O suprassumo, por certo, é aquela que logra açambarcar os três adjetivos numa tacada apenas, feito não muito raro de se encontrar em qualquer várzea da internet, onde tudo é um rio.

A ordem, como se vê, não importava, desde que um dos atributos dessa trinca se constituísse como elemento central da obra, cuja qualidade talvez não fosse tão relevante assim. Em alguns casos, era mesmo vivamente recomendável que não correspondesse a certos regimes estéticos (eram francamente ruins), desviando-se dos padrões e colhendo os louros unicamente por destoarem, como esses filmes B que, deliberadamente mal abacados, findam por receberem o qualificativo de “clássico”.

Mas o que é o clássico, já se perguntava Calvino, certo de que o errado de hoje pavimenta a certeza de amanhã.
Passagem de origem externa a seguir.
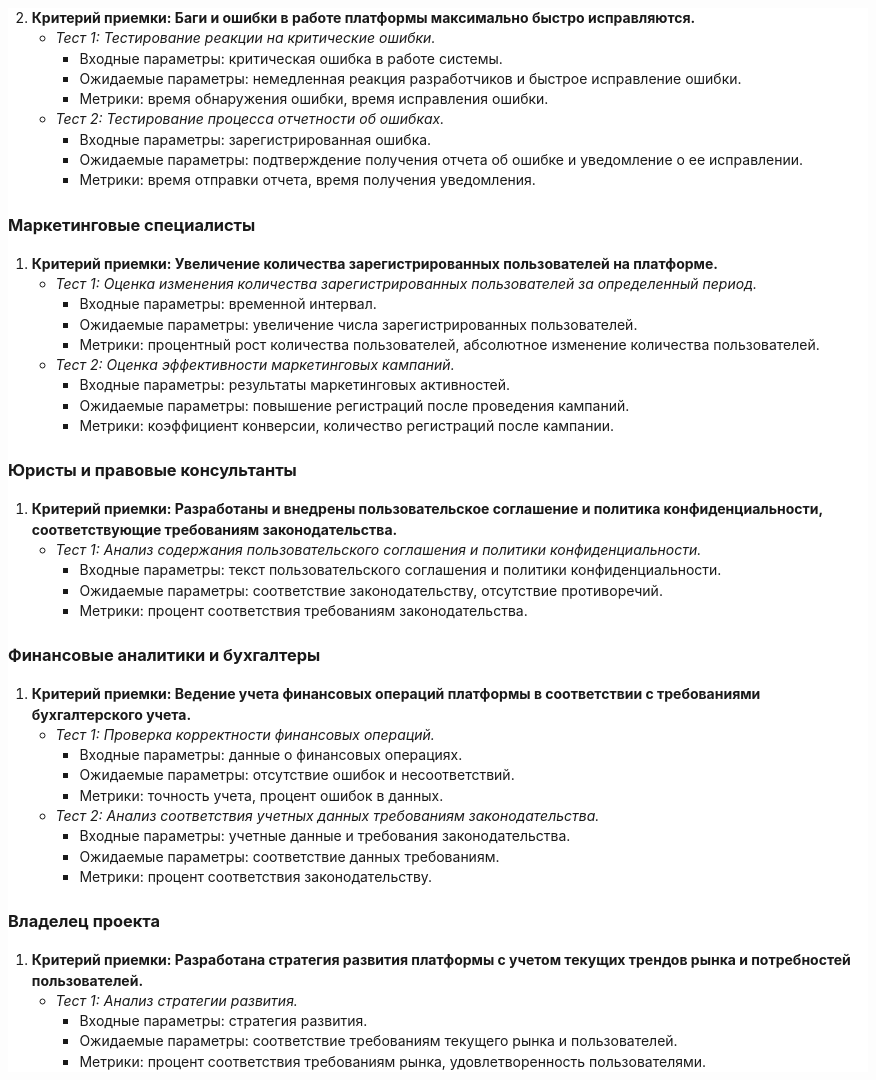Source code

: 2. **Критерий приемки: Баги и ошибки в работе платформы максимально быстро исправляются.**
    - *Тест 1: Тестирование реакции на критические ошибки.*
        - Входные параметры: критическая ошибка в работе системы.
        - Ожидаемые параметры: немедленная реакция разработчиков и быстрое исправление ошибки.
        - Метрики: время обнаружения ошибки, время исправления ошибки.
    - *Тест 2: Тестирование процесса отчетности об ошибках.*
        - Входные параметры: зарегистрированная ошибка.
        - Ожидаемые параметры: подтверждение получения отчета об ошибке и уведомление о ее исправлении.
        - Метрики: время отправки отчета, время получения уведомления.

### Маркетинговые специалисты

1. **Критерий приемки: Увеличение количества зарегистрированных пользователей на платформе.**
    - *Тест 1: Оценка изменения количества зарегистрированных пользователей за определенный период.*
        - Входные параметры: временной интервал.
        - Ожидаемые параметры: увеличение числа зарегистрированных пользователей.
        - Метрики: процентный рост количества пользователей, абсолютное изменение количества пользователей.
    - *Тест 2: Оценка эффективности маркетинговых кампаний.*
        - Входные параметры: результаты маркетинговых активностей.
        - Ожидаемые параметры: повышение регистраций после проведения кампаний.
        - Метрики: коэффициент конверсии, количество регистраций после кампании.

### Юристы и правовые консультанты

1. **Критерий приемки: Разработаны и внедрены пользовательское соглашение и политика конфиденциальности, соответствующие
   требованиям законодательства.**
    - *Тест 1: Анализ содержания пользовательского соглашения и политики конфиденциальности.*
        - Входные параметры: текст пользовательского соглашения и политики конфиденциальности.
        - Ожидаемые параметры: соответствие законодательству, отсутствие противоречий.
        - Метрики: процент соответствия требованиям законодательства.

### Финансовые аналитики и бухгалтеры

1. **Критерий приемки: Ведение учета финансовых операций платформы в соответствии с требованиями бухгалтерского учета.**
    - *Тест 1: Проверка корректности финансовых операций.*
        - Входные параметры: данные о финансовых операциях.
        - Ожидаемые параметры: отсутствие ошибок и несоответствий.
        - Метрики: точность учета, процент ошибок в данных.
    - *Тест 2: Анализ соответствия учетных данных требованиям законодательства.*
        - Входные параметры: учетные данные и требования законодательства.
        - Ожидаемые параметры: соответствие данных требованиям.
        - Метрики: процент соответствия законодательству.

### Владелец проекта

1. **Критерий приемки: Разработана стратегия развития платформы с учетом текущих трендов рынка и потребностей
   пользователей.**
    - *Тест 1: Анализ стратегии развития.*
        - Входные параметры: стратегия развития.
        - Ожидаемые параметры: соответствие требованиям текущего рынка и пользователей.
        - Метрики: процент соответствия требованиям рынка, удовлетворенность пользователями.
Assim, o resultado era uma equação cuja derivada as tornava incontornáveis, fazendo-as virais e onipresentes em todas as plataformas, onde assumiam de pronto o caráter de verdade autodemonstrável ou de milagre que se autorrealizava diante de uma audiência predisposta a atestar, em corpo virtualmente presente, o truque da transubstanciação.
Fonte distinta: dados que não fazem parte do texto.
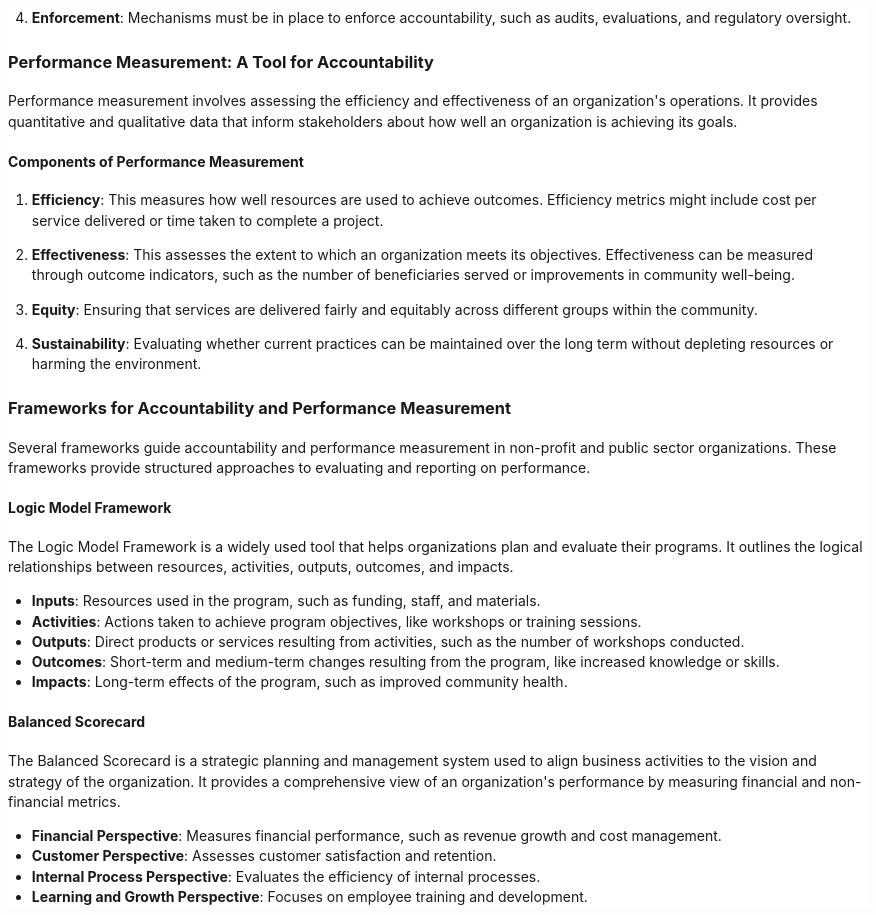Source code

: 4. **Enforcement**: Mechanisms must be in place to enforce accountability, such as audits, evaluations, and regulatory oversight.

### Performance Measurement: A Tool for Accountability

Performance measurement involves assessing the efficiency and effectiveness of an organization's operations. It provides quantitative and qualitative data that inform stakeholders about how well an organization is achieving its goals.

#### Components of Performance Measurement

1. **Efficiency**: This measures how well resources are used to achieve outcomes. Efficiency metrics might include cost per service delivered or time taken to complete a project.

2. **Effectiveness**: This assesses the extent to which an organization meets its objectives. Effectiveness can be measured through outcome indicators, such as the number of beneficiaries served or improvements in community well-being.

3. **Equity**: Ensuring that services are delivered fairly and equitably across different groups within the community.

4. **Sustainability**: Evaluating whether current practices can be maintained over the long term without depleting resources or harming the environment.

### Frameworks for Accountability and Performance Measurement

Several frameworks guide accountability and performance measurement in non-profit and public sector organizations. These frameworks provide structured approaches to evaluating and reporting on performance.

#### Logic Model Framework

The Logic Model Framework is a widely used tool that helps organizations plan and evaluate their programs. It outlines the logical relationships between resources, activities, outputs, outcomes, and impacts.

- **Inputs**: Resources used in the program, such as funding, staff, and materials.
- **Activities**: Actions taken to achieve program objectives, like workshops or training sessions.
- **Outputs**: Direct products or services resulting from activities, such as the number of workshops conducted.
- **Outcomes**: Short-term and medium-term changes resulting from the program, like increased knowledge or skills.
- **Impacts**: Long-term effects of the program, such as improved community health.

#### Balanced Scorecard

The Balanced Scorecard is a strategic planning and management system used to align business activities to the vision and strategy of the organization. It provides a comprehensive view of an organization's performance by measuring financial and non-financial metrics.

- **Financial Perspective**: Measures financial performance, such as revenue growth and cost management.
- **Customer Perspective**: Assesses customer satisfaction and retention.
- **Internal Process Perspective**: Evaluates the efficiency of internal processes.
- **Learning and Growth Perspective**: Focuses on employee training and development.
De tão banal, no entanto, essa santíssima trindade da retórica do gosto logo se esvaziou de sua potência – esta, por seu turno, já totalmente desossada pelo uso sistemático e sem critérios, convertida no brigadeiro vernacular do progressismo de internet.

Impotente toda potência e secularizado o miraculoso de uma obra que é simultaneamente urgente, necessária e atual, exatamente como o pai, o filho e o espírito santo, restou tão somente o pecado de cometer obras menores: nem atuais nem necessárias, tampouco urgentes.